Ivaylo Petrov
When looking back, can you clearly see the importance of the Bulgarian book for you?
During my teenage years books were amusement, curiosity, a mystery that later evolved into a vital necessity.
Which books have given you the most and from which books have you been able to take more than you believed it possible?
Bulgarian and foreign books, but most of all the Russian classics. I learned from those authors which I liked.
What is the destiny of fine letters now, and what could this destiny be in the near and in the more distant future?
It is a little “roughed up” or at least that is how it seems to us – a new sensitivity, a new perception of the world, new means of expression. That is all but natural after the long years of our isolation from the world’s literary process. We have to start again at an adult age healing childhood illnesses not only in literature but in arts as a whole, and to hail as innovation, avant-gardism etc. achievements that have been a reality in the outside world for more than half a century. But our literature will soon start marking the pace of the world, which does not mean at all that literary values were not and are not being created in this country.
The cultural crisis of today has its causes and its signs, but it also has a remedy that is basically universal. Perhaps, the purely Bulgarian specifics of this remedy remain out of focus?
It seems to me that there is no all-out cultural crisis in the sense that our spiritual energy is still present. It is the material means for a quick and complete manifestation of culture that are missing. And the remedy for that are both the work and the efforts to avoid converting our culture into a waste dump for foreign garbage.
There are many secrets to a book, and the author’s mastership tends to be among the most obscure. Have you reached a conscious explanation for yourself of everything that you have created – as creative art, besides a pure will, is also the product of the artist’s instincts, of the artist’s enigmatic and mysterious self that he deciphers only partially in his texts to the reader?
Sometimes I feel like somebody else has written my texts. Instinct may well be that “somebody else”.
What has been the major source of hope and belief for you through the years?
The good. My good and the good for all.

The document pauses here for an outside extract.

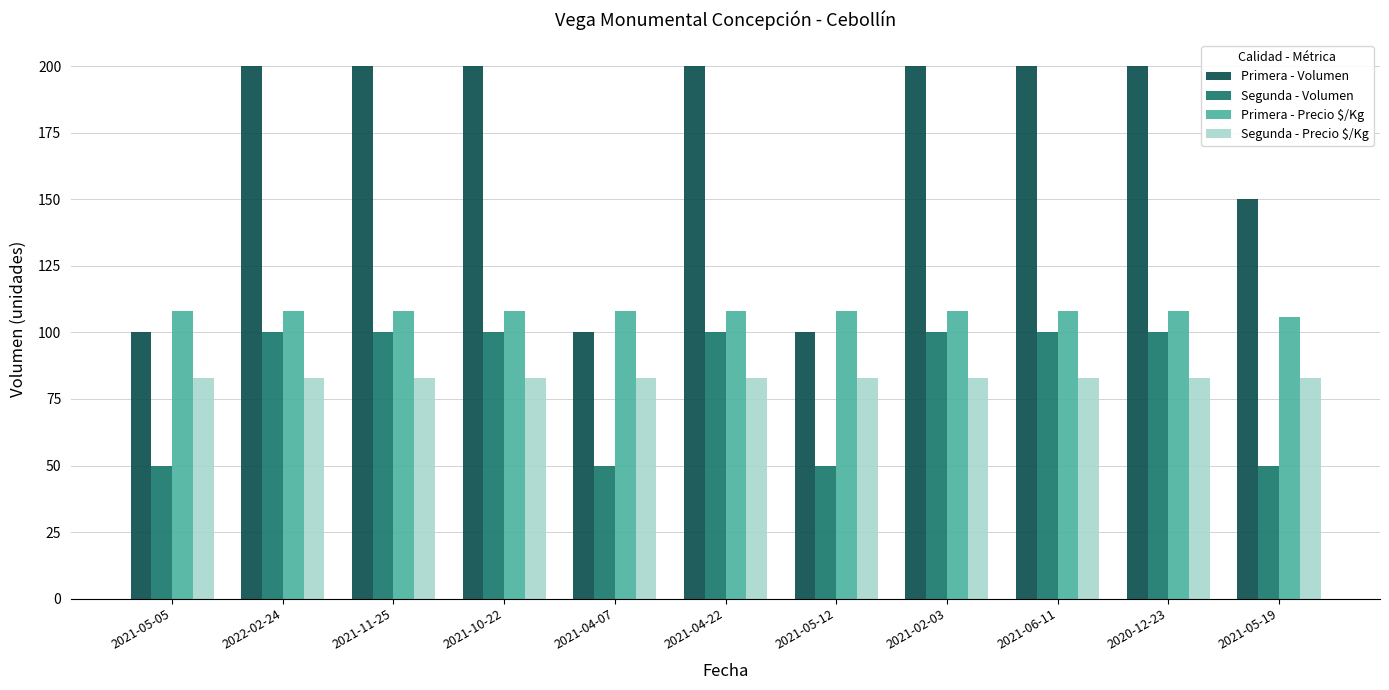

What is the maximum value shown in the chart?

200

The will to live happily to reveal life’s secrets and to overcome the terror of death. And a lot of other things.
What is your vision of Bulgaria at the end of the 21st century? What does Time mean to you?
It will be better than now. And Time is nothing but an action. It creates and it destroys. It is the only and impartial judge of our deeds.
Are you optimistic or pessimistic about the destiny of the Balkans and mankind, and why?
I am a pessimistic optimist, if I may say so. The Balkans have always been a tool for the great powers due to the geographical location of the region. Perhaps the same scheme applies now as well. But regardless of the ironic and offensive epithets foreigners try to stick on us, history has demonstrated in the most conclusive manner that the “powder keg” is the primary source for the aliens’ culture and civilization.
Is there any peculiarity of your character that you freely joke about in public? And does it happen frequently?
You mean what is the flaw in my character that I might joke about in public? Well, these flaws are not one or two, so I am simply incapable of listing them all…
What would you choose – if you had to choose today – between a bag of gold and an eternal book? And what would have been your choice 30 years ago?
Given today’s crisis, I would not only choose the bag of gold – I would opt for even a single golden coin. Thirty years ago I would definitely choose the eternal book.
Do you think that in these times when the path to the reader is difficult and uncertain, new names could emerge? Could the experience with your own public recognition be useful today? How did you gain recognition, was it easy?
I am not certain I have been recognized. And the new names may well be breeding at this very moment. The spirit of a nation is always alive.
Would you disclose your own anthology or collection of names of masters of the prose whom you hold in highest esteem – names from the Bulgarian and world, including Balkan, literature?
They are many, both ours and foreign. It is impossible to make a list without leaving somebody out undeservedly.